TIDAL WAVES ON ENGLISH COASTS.

That the coasts of England have been visited by many and disastrous tidal waves there is abundant evidence. In fact, the ocean bar, which surrounds nearly the whole of England and Scotland, is evidence enough that the entire shore line, as it exists to-day, is itself the result of a great submersion, or series of submersions, which ages ago overflowed the old coast, rushed in shore, made new land lines, and, hollowing out between the new line and the old, a new ocean bed, leaving what had been called the coast line to be forever after called the “bar.” The bar is to be found in nearly every port of England, eloquent testimony to the tidal waves of the past. But there is comparatively little of other testimony save such as has been preserved in the records of seaport towns.

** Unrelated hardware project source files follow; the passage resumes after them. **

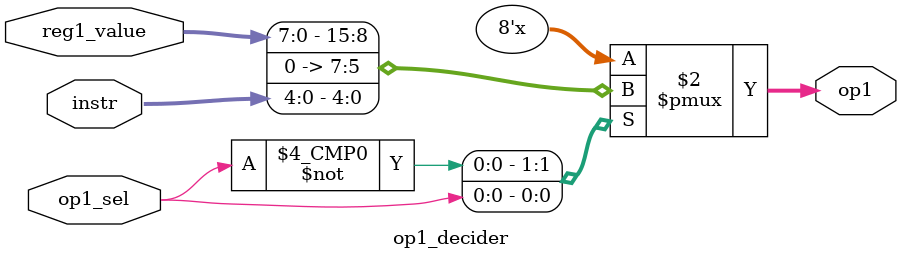
<source format=sv>
module op1_decider (
    input logic [8:0] instr,
    input logic[7:0] reg1_value,
    input logic op1_sel,

    output logic [7:0] op1
);

    // op1_sel values:
    // 0. rx
    // 1. instr[2:0] (imm3)
  always_comb begin
    case (op1_sel)
      0: begin  // rx
        op1 = reg1_value;
      end
      1: begin  // imm5
        op1 = {3'b0, instr[4:0]};
      end
      default:  // bad state, default to accumulator?
      // TODO: add crash logic
      op1 = 4'hf;
    endcase
  end

endmodule

</source>
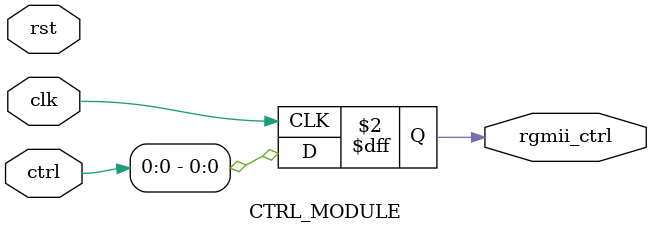
<source format=v>
`timescale 1ns / 1ps
module CTRL_MODULE(
	input clk,
	input rst,
	input [15:0]ctrl,
	output reg rgmii_ctrl
    );
always @(posedge clk)
			begin
				rgmii_ctrl<=ctrl[0:0];
			end
endmodule

</source>
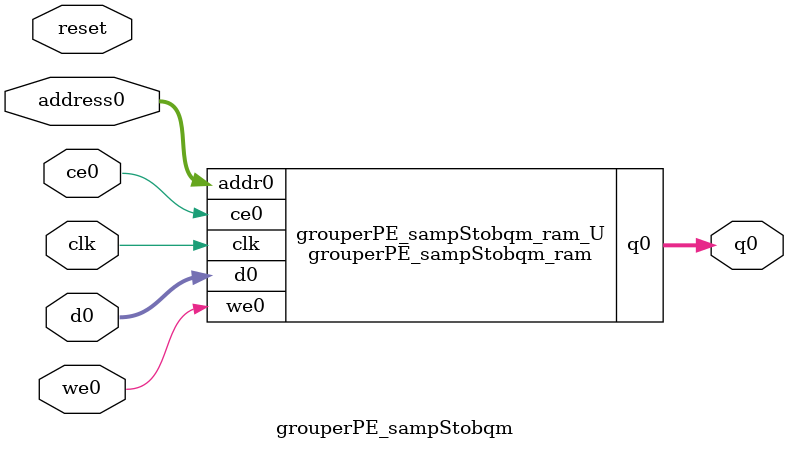
<source format=v>

`timescale 1 ns / 1 ps
module grouperPE_sampStobqm_ram (addr0, ce0, d0, we0, q0,  clk);

parameter DWIDTH = 32;
parameter AWIDTH = 3;
parameter MEM_SIZE = 8;

input[AWIDTH-1:0] addr0;
input ce0;
input[DWIDTH-1:0] d0;
input we0;
output reg[DWIDTH-1:0] q0;
input clk;

(* ram_style = "distributed" *)reg [DWIDTH-1:0] ram[0:MEM_SIZE-1];




always @(posedge clk)  
begin 
    if (ce0) 
    begin
        if (we0) 
        begin 
            ram[addr0] <= d0; 
            q0 <= d0;
        end 
        else 
            q0 <= ram[addr0];
    end
end


endmodule


`timescale 1 ns / 1 ps
module grouperPE_sampStobqm(
    reset,
    clk,
    address0,
    ce0,
    we0,
    d0,
    q0);

parameter DataWidth = 32'd32;
parameter AddressRange = 32'd8;
parameter AddressWidth = 32'd3;
input reset;
input clk;
input[AddressWidth - 1:0] address0;
input ce0;
input we0;
input[DataWidth - 1:0] d0;
output[DataWidth - 1:0] q0;



grouperPE_sampStobqm_ram grouperPE_sampStobqm_ram_U(
    .clk( clk ),
    .addr0( address0 ),
    .ce0( ce0 ),
    .we0( we0 ),
    .d0( d0 ),
    .q0( q0 ));

endmodule


</source>
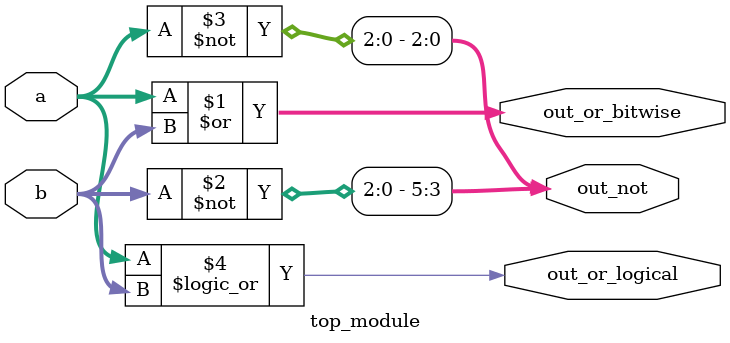
<source format=v>
module top_module( 
    input [2:0] a,
    input [2:0] b,
    output [2:0] out_or_bitwise,
    output out_or_logical,
    output [5:0] out_not
);
    assign out_or_bitwise= a|b;
    assign out_not[5:3]=~b;
    assign out_not[2:0]=~a;
    assign out_or_logical=a||b;

endmodule
</source>
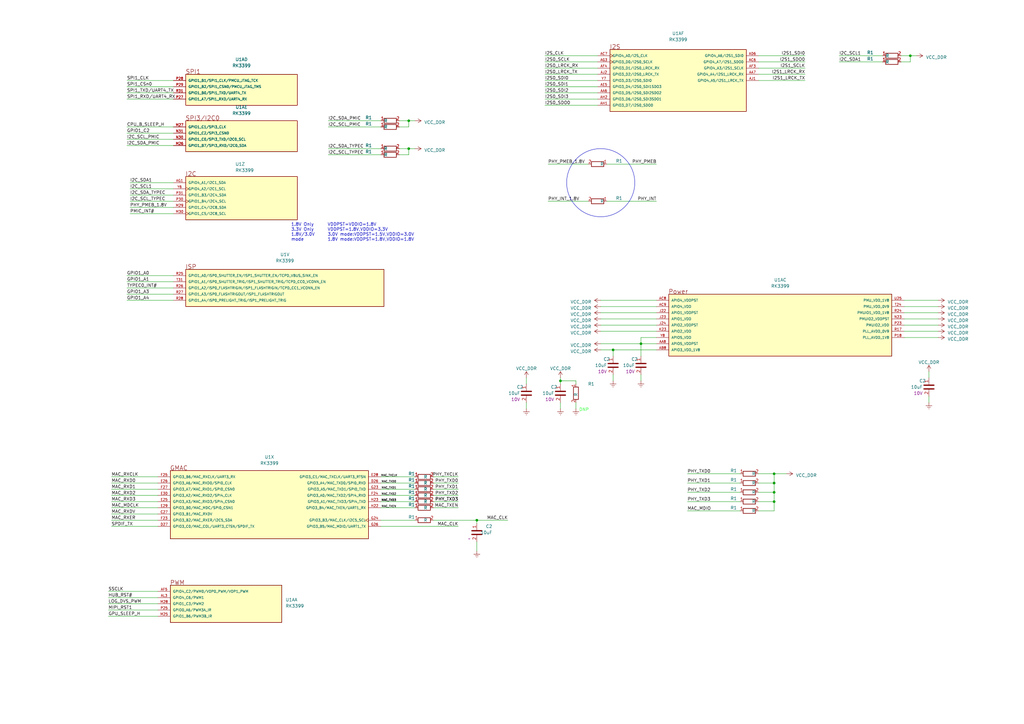
<source format=kicad_sch>
(kicad_sch (version 20220904) (generator eeschema)

  (uuid 216c6ef7-3515-48f5-b239-a977f67c0a93)

  (paper "A3")

  

  (junction (at 317.5 201.93) (diameter 0) (color 0 0 0 0)
    (uuid 0a9c632b-3f9e-4a74-9211-ebd4cec5e3eb)
  )
  (junction (at 195.58 213.36) (diameter 0) (color 0 0 0 0)
    (uuid 126b83ab-c6ab-4cf0-bdcc-b151957836c5)
  )
  (junction (at 251.46 143.51) (diameter 0) (color 0 0 0 0)
    (uuid 2d4628f9-50ee-4f84-adc0-efb576ac18b6)
  )
  (junction (at 317.5 205.74) (diameter 0) (color 0 0 0 0)
    (uuid 34dfcb31-1a50-42f1-8222-00ddf7102aeb)
  )
  (junction (at 317.5 198.12) (diameter 0) (color 0 0 0 0)
    (uuid 44c633db-f570-43c2-9ef6-09b24ae7c53e)
  )
  (junction (at 167.64 49.53) (diameter 0) (color 0 0 0 0)
    (uuid 89a95d3c-a12b-4f33-bc9a-976a941e338b)
  )
  (junction (at 373.38 22.86) (diameter 0) (color 0 0 0 0)
    (uuid a0e7e3f3-c099-48b8-9d21-da3b0936d995)
  )
  (junction (at 167.64 60.96) (diameter 0) (color 0 0 0 0)
    (uuid bfe20000-0faa-4ad4-9ef8-1f9869f08455)
  )
  (junction (at 262.89 140.97) (diameter 0) (color 0 0 0 0)
    (uuid c9f0a1fd-26ea-4b55-a17e-811d9821c735)
  )
  (junction (at 317.5 194.31) (diameter 0) (color 0 0 0 0)
    (uuid d2207702-cc59-4883-8347-5d2e61625da1)
  )
  (junction (at 229.87 156.21) (diameter 0) (color 0 0 0 0)
    (uuid f44688a4-747a-4d8d-80ad-04490a346e33)
  )

  (wire (pts (xy 248.92 67.31) (xy 269.24 67.31))
    (stroke (width 0) (type default))
    (uuid 01ae34c8-e3cc-45c7-bb51-bd0b5734eeee)
  )
  (wire (pts (xy 311.15 194.31) (xy 317.5 194.31))
    (stroke (width 0) (type default))
    (uuid 06857b18-efd0-4a83-aa6a-9556cef26010)
  )
  (wire (pts (xy 44.45 252.73) (xy 64.77 252.73))
    (stroke (width 0) (type default))
    (uuid 0db63f58-7382-496f-bd4b-dc81afed6729)
  )
  (wire (pts (xy 53.34 77.47) (xy 71.12 77.47))
    (stroke (width 0) (type default))
    (uuid 0f858a1a-ed68-4395-a553-11a157fe94ca)
  )
  (wire (pts (xy 246.38 133.35) (xy 269.24 133.35))
    (stroke (width 0) (type default))
    (uuid 0fa80cfa-a1b1-4481-bf3f-4664a6a0b2ed)
  )
  (wire (pts (xy 236.22 156.21) (xy 229.87 156.21))
    (stroke (width 0) (type default))
    (uuid 1205477b-10d0-48d2-80e8-b5a4328bd588)
  )
  (wire (pts (xy 384.81 130.81) (xy 370.84 130.81))
    (stroke (width 0) (type default))
    (uuid 18836085-f3f6-4a9a-bbdc-e77de9c88129)
  )
  (wire (pts (xy 177.8 195.58) (xy 187.96 195.58))
    (stroke (width 0) (type default))
    (uuid 1983b8bb-4176-47c7-8ef9-c2bfb82dc050)
  )
  (wire (pts (xy 167.64 63.5) (xy 167.64 60.96))
    (stroke (width 0) (type default))
    (uuid 1a7d1fe1-171f-489a-b6aa-a36df790b2d4)
  )
  (wire (pts (xy 322.58 194.31) (xy 317.5 194.31))
    (stroke (width 0) (type default))
    (uuid 1cb32bf4-e9b2-4f26-91f4-114fff57f9ca)
  )
  (wire (pts (xy 375.92 22.86) (xy 373.38 22.86))
    (stroke (width 0) (type default))
    (uuid 1da4cecf-0171-443d-97d0-56d1d16b4635)
  )
  (wire (pts (xy 281.94 194.31) (xy 303.53 194.31))
    (stroke (width 0) (type default))
    (uuid 1e7a8db6-2420-44d7-9db7-cbb2a9b52437)
  )
  (wire (pts (xy 229.87 154.94) (xy 229.87 156.21))
    (stroke (width 0) (type default))
    (uuid 20fdc9ad-11d0-4de0-baf6-cc59c6da31cb)
  )
  (wire (pts (xy 167.64 49.53) (xy 167.64 52.07))
    (stroke (width 0) (type default))
    (uuid 24200f91-437f-42f8-9525-be5cfd5b5234)
  )
  (wire (pts (xy 330.2 30.48) (xy 311.15 30.48))
    (stroke (width 0) (type default))
    (uuid 24fbe06b-13e8-41c4-9151-ee29fa7d671b)
  )
  (wire (pts (xy 384.81 138.43) (xy 370.84 13
... [487606 chars truncated]
</source>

One of the greatest cataclysms ever occurring on the British coast was that on the coast of Lincolnshire in 1571. This has been commemorated in verse by Jean Ingelow in the poem entitled “High Tide Off the Coast of Lincolnshire.” The Lincolnshire coast is almost uniformly low and marshy—so low, in fact, at some places that the shore requires the defence of an embankment to save it from the encroachments of the sea.

A sea wall had been built when the great tidal wave of 1571 came, but it appears to have been absolutely useless as a defence of the country and the people of that time.

At the present day the fens of Lincolnshire are defended from the North Sea by some of the finest engineering works in the world, and yet it is much to be doubted whether they would prove effective against such invasions as that which has just overwhelmed Galveston.